As a business we are truly international, both in terms of trade, outlook and in respect of the people that work in Fresca. 

In common with virtually all of the food industry and many other parts of our economy, we are very dependent on people who have come to the UK to work for us - not just from within the EU but from third countries such as South Africa, South America and elsewhere.  

This is not just in the fields, glasshouses and packhouses, but right through our business up to board level. For those without UK passports and a right to reside here, the uncertainty in respect of their future status is unsettling for them, to say the least. As a business we will provide all our people with whatever support we can.

The other short-term challenge that we have to face is the weakness of the pound. This obviously pushes up the cost of imported produce and transport. It will be interesting to see if retailers pass these increased costs on to the consumer. With many products being in pretty short supply at the moment, growers will certainly not accept lower prices. 

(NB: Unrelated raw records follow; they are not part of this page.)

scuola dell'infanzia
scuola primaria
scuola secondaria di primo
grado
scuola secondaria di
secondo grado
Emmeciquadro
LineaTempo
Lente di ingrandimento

We must assume that if the pound has weakened on a long-term basis, UK production of fresh produce will just have received a boost against our competition - if we have the labour to grow and harvest it!

And then we have the question of trade agreements. Well of course I am old enough to remember how we handled trade before the Single Market, but I think that for sure we are now facing a prolonged period of uncertainty, not only in relation to our trade with the EU but also third countries with whom the UK (or England) will have to write new deals.

One thing is sure - the business has just become more complicated, but I have always said that the more complicated things are, the more value we add in the supply chain making things work!